Sunday, December 10, 2006

Ford of the Day




Archetypical Ford of the Day

is this Ford Escort model donated by C.G. Jungs great grandson Thomas Fischer (who used to play with this toy as a child) to John Ford as to be used in one of his 3 dimensional collages.

As we find this vehicle far to precious to consciously abuse it as mere material for a collage, the fordbrothers decided
to honour it as Ford of the Day and keep it amongst other treasures in the vaults of John Ford's archives.

Saturday, December 09, 2006

Ford of the Day



is Luxemburgs upcoming director Govinda van Maele's Ford Sierra Combi. A detailed description of the vehicle will follow ... It's Govinda posing in front of the car after a trip to the Belgian coast and the Netherlands. I was shaking of excitement when i took this photo.

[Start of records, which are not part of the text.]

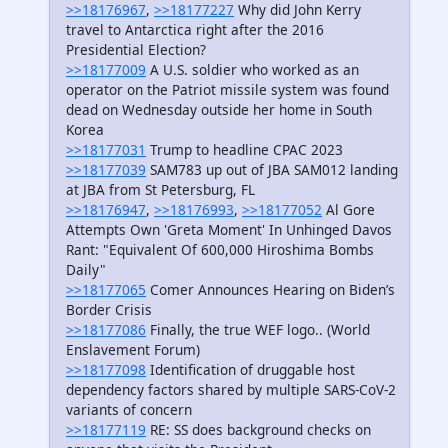
>>18176967
,
>>18177227
Why did John Kerry
travel to Antarctica right after the 2016
Presidential Election?
>>18177009
A U.S. soldier who worked as an
operator on the Patriot missile system was found
dead on Wednesday outside her home in South
Korea
>>18177031
Trump to headline CPAC 2023
>>18177039
SAM783 up out of JBA SAM012 landing
at JBA from St Petersburg, FL
>>18176947
,
>>18176993
,
>>18177052
Al Gore
Attempts Own 'Greta Moment' In Unhinged Davos
Rant: "Equivalent Of 600,000 Hiroshima Bombs
Daily"
>>18177065
Comer Announces Hearing on Biden’s
Border Crisis
>>18177086
Finally, the true WEF logo.. (World
Enslavement Forum)
>>18177098
Identification of druggable host
dependency factors shared by multiple SARS-CoV-2
variants of concern
>>18177119
RE: SS does background checks on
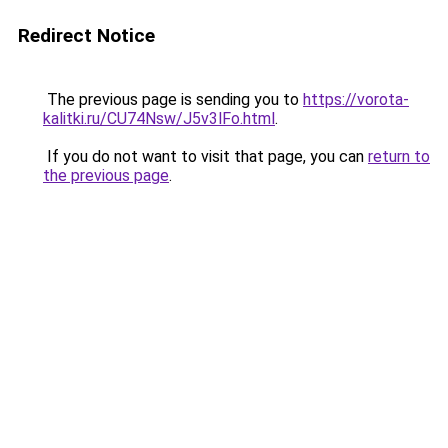
Redirect Notice
The previous page is sending you to
https://vorota-
kalitki.ru/CU74Nsw/J5v3lFo.html
.
If you do not want to visit that page, you can
return to
the previous page
.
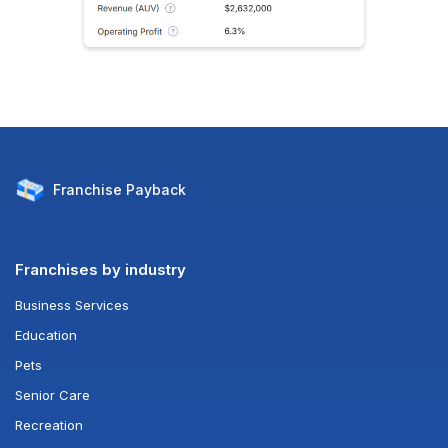
Franchise
Payback
Franchises by industry
Business Services
Education
Pets
Senior Care
Recreation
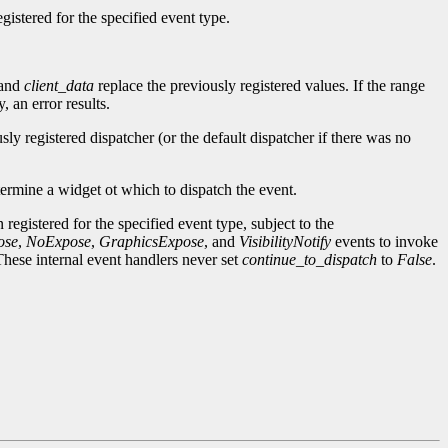
gistered for the specified event type.
and
client_data
replace the previously registered values. If the range
 an error results.
sly registered dispatcher (or the default dispatcher if there was no
termine a widget ot which to dispatch the event.
 registered for the specified event type, subject to the
ose
,
NoExpose
,
GraphicsExpose
, and
VisibilityNotify
events to invoke
These internal event handlers never set
continue_to_dispatch
to
False
.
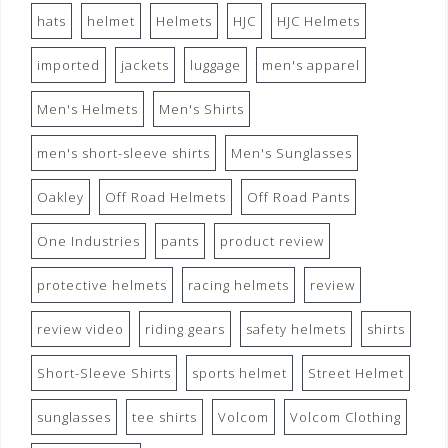
hats
helmet
Helmets
HJC
HJC Helmets
imported
jackets
luggage
men's apparel
Men's Helmets
Men's Shirts
men's short-sleeve shirts
Men's Sunglasses
Oakley
Off Road Helmets
Off Road Pants
One Industries
pants
product review
protective helmets
racing helmets
review
review video
riding gears
safety helmets
shirts
Short-Sleeve Shirts
sports helmet
Street Helmet
sunglasses
tee shirts
Volcom
Volcom Clothing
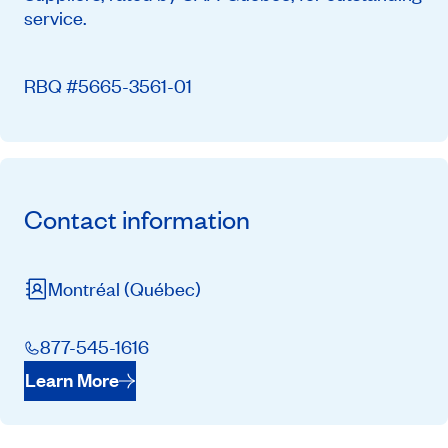
service.
RBQ #5665-3561-01
Contact information
Montréal
(Québec)
877-545-1616
Learn More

Wednesday, December 06, 2006

Unford of the Day



Unford of the Day

Robert "Bob" Newton Ford (1861-1892)
aka
The "dirty little coward" who shot Jesse James in the back.

"Bob Ford I don't trust; I think he is a sneak; but Charlie Ford is as true as steel." -- Jesse James

By the winter of 1882, the gang of outlaws led by Jesse James had been greatly reduced due to deaths, captures, and men abandoning the gang. Jesse thought he had only two men left whom he could trust: brothers Bob and Charley Ford. James was running short of cash, and was happy to recruit the young Charley Ford and his brother, Robert, to assist in the robbery of the Platte City Bank. The Ford brothers posed as cousins of Jesse James, but were in fact unrelated. James asked the Ford brothers to move into his house in St. Joseph, Missouri in order to keep himself better protected. Unfortunately for James, the Ford brothers' plan was not to rob the bank, but to collect the $10,000 bounty that had been placed on James's head.

Mostly a "hanger-on" Bob did odd jobs and held the horses for the gang during robberies. It would be the killing of Jesse James on April 3, 1882, that would gain him the most attention, though not the kind he wished for. At first he was charged with murder of James and sentenced to hang. However, he was quickly pardoned by the governor of Missouri.

Though Ford tried to profit from the killing by taking the stage, he was ostracized as a traitor and forever took on the moniker "dirty little coward." But just ten years later, Ford himself was shot and killed while running a tent saloon in Creede, Colorado on June 8, 1892. Ford’s body was returned to Richmond, Missouri where he is interred in the Richmond City Cemetery.